Each record below should be reproduced as it is written, with pictures left out entirely.

Excerpted data.

>>

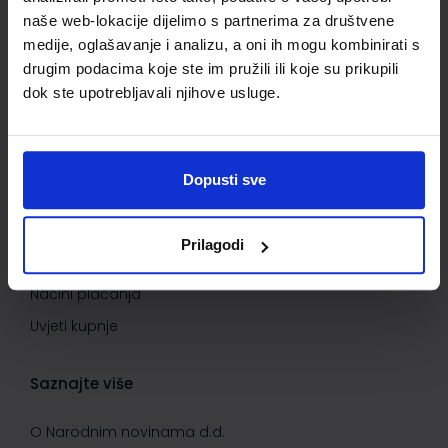
naše web-lokacije dijelimo s partnerima za društvene
Informacije o dostavi
medije, oglašavanje i analizu, a oni ih mogu kombinirati s
Povrat proizvoda i reklamacije
drugim podacima koje ste im pružili ili koje su prikupili
Kontaktirajte nas
dok ste upotrebljavali njihove usluge.
Važne informacije
Dopusti sve
Kako kupovati
Kako do popusta
Prilagodi
Privatnost i sigurnost podataka
Načini plaćanja
Uvjeti kupnje
Saznajte više
O Narodnim novinama d.d.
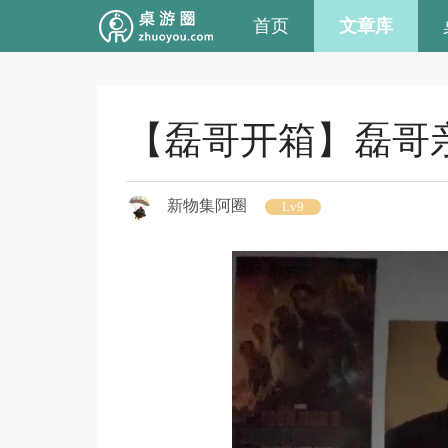
首页
文章库
【磊哥开箱】磊哥亲
新物集阿圈
Lv9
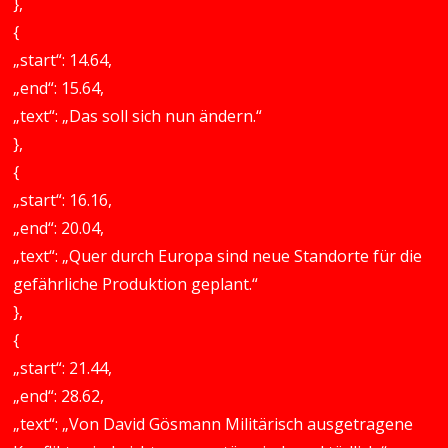
},
{
„start“: 14.64,
„end“: 15.64,
„text“: „Das soll sich nun ändern.“
},
{
„start“: 16.16,
„end“: 20.04,
„text“: „Quer durch Europa sind neue Standorte für die
gefährliche Produktion geplant.“
},
{
„start“: 21.44,
„end“: 28.62,
„text“: „Von David Gösmann Militärisch ausgetragene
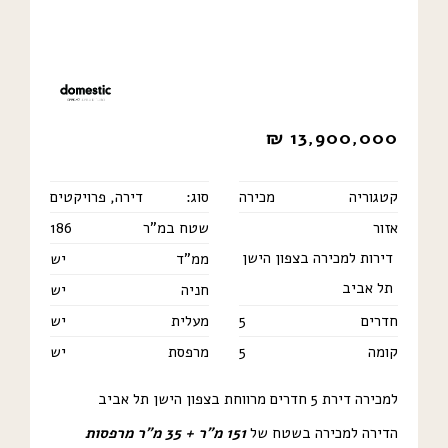
₪
13,900,000
קטגוריה
מכירה
סוג:
דירה
,
פרויקטים
אזור
שטח במ"ר
186
דירות למכירה בצפון הישן
ממ"ד
יש
תל אביב
חניה
יש
חדרים
5
מעלית
יש
קומה
5
מרפסת
יש
למכירה דירת 5 חדרים מרווחת בצפון הישן תל אביב
הדירה למכירה בשטח של
151 מ”ר + 35 מ”ר מרפסות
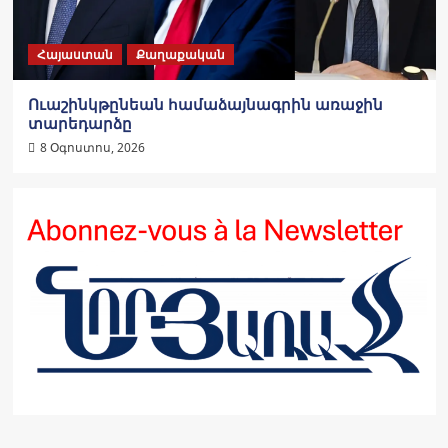
Հայաստան
Քաղաքական
Ուաշինկթընեան համաձայնագրին առաջին
տարեդարձը
8 Օգոստոս, 2026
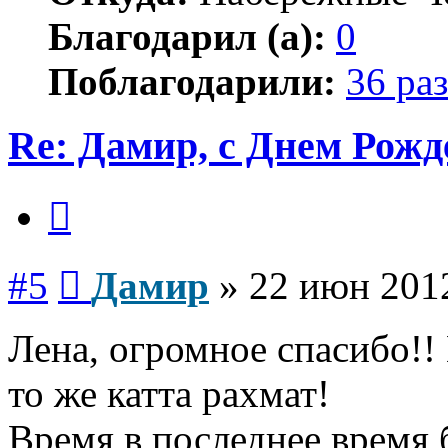
Благодарил (а):
0
Поблагодарили:
36 раз
Re: Дамир, с Днем Рожд
Цитата
Сообщение
#5
Дамир
»
22 июн 2012
Лена, огромное спасибо!
то же катта рахмат!
Время в последнее время б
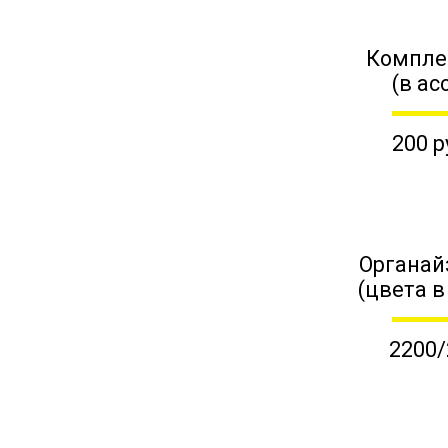
Компле
(в ас
200 р
Органай
(цвета в
2200/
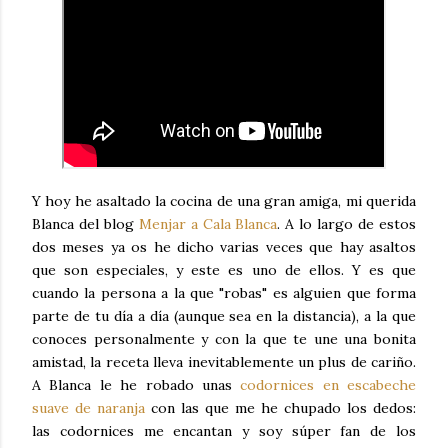
Y hoy he asaltado la cocina de una gran amiga, mi querida
Blanca del blog
Menjar a Cala Blanca
. A lo largo de estos
dos meses ya os he dicho varias veces que hay asaltos
que son especiales, y este es uno de ellos. Y es que
cuando la persona a la que "robas" es alguien que forma
parte de tu día a día (aunque sea en la distancia), a la que
conoces personalmente y con la que te une una bonita
amistad, la receta lleva inevitablemente un plus de cariño.
A Blanca le he robado unas
codornices en escabeche
suave de naranja
con las que me he chupado los dedos:
las codornices me encantan y soy súper fan de los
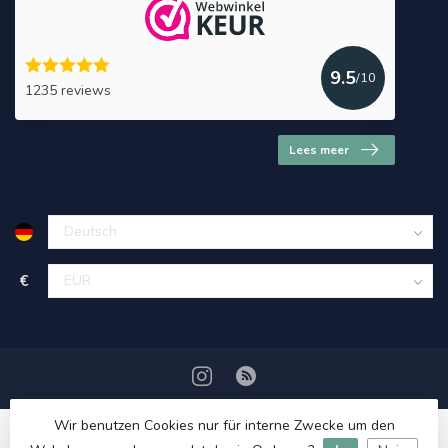
9.5
/10
1235 reviews
Lees meer
€
Wir benutzen Cookies nur für interne Zwecke um den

<<

Answer to the exercise.
naše web-lokacije dijelimo s partnerima za društvene
Informacije o dostavi
medije, oglašavanje i analizu, a oni ih mogu kombinirati s
Povrat proizvoda i reklamacije
drugim podacima koje ste im pružili ili koje su prikupili
Kontaktirajte nas
dok ste upotrebljavali njihove usluge.
Važne informacije
Dopusti sve
Kako kupovati
Kako do popusta
Prilagodi
Privatnost i sigurnost podataka
Načini plaćanja
Uvjeti kupnje
Saznajte više
O Narodnim novinama d.d.
首页
文章库
【磊哥开箱】磊哥亲
新物集阿圈
Lv9
},
{
„start“: 14.64,
„end“: 15.64,
„text“: „Das soll sich nun ändern.“
},
{
„start“: 16.16,
„end“: 20.04,
„text“: „Quer durch Europa sind neue Standorte für die
gefährliche Produktion geplant.“
},
{
„start“: 21.44,
„end“: 28.62,
„text“: „Von David Gösmann Militärisch ausgetragene
₪
13,900,000
קטגוריה
מכירה
סוג:
דירה
,
פרויקטים
אזור
שטח במ"ר
186
דירות למכירה בצפון הישן
ממ"ד
יש
תל אביב
חניה
יש
חדרים
5
מעלית
יש
קומה
5
מרפסת
יש
למכירה דירת 5 חדרים מרווחת בצפון הישן תל אביב
הדירה למכירה בשטח של
151 מ”ר + 35 מ”ר מרפסות
Հայաստան
Քաղաքական
Ուաշինկթընեան համաձայնագրին առաջին
տարեդարձը
8 Օգոստոս, 2026
Благодарил (а):
0
Поблагодарили:
36 раз
Re: Дамир, с Днем Рожд
Цитата
Сообщение
#5
Дамир
»
22 июн 2012
Лена, огромное спасибо!
то же катта рахмат!
Время в последнее время б
Компле
(в ас
200 р
Органай
(цвета в
2200/
Y hoy he asaltado la cocina de una gran amiga, mi querida
Blanca del blog
Menjar a Cala Blanca
. A lo largo de estos
dos meses ya os he dicho varias veces que hay asaltos
que son especiales, y este es uno de ellos. Y es que
cuando la persona a la que "robas" es alguien que forma
parte de tu día a día (aunque sea en la distancia), a la que
conoces personalmente y con la que te une una bonita
amistad, la receta lleva inevitablemente un plus de cariño.
A Blanca le he robado unas
codornices en escabeche
suave de naranja
con las que me he chupado los dedos:
las codornices me encantan y soy súper fan de los
9.5
/10
1235 reviews
Lees meer
€
Wir benutzen Cookies nur für interne Zwecke um den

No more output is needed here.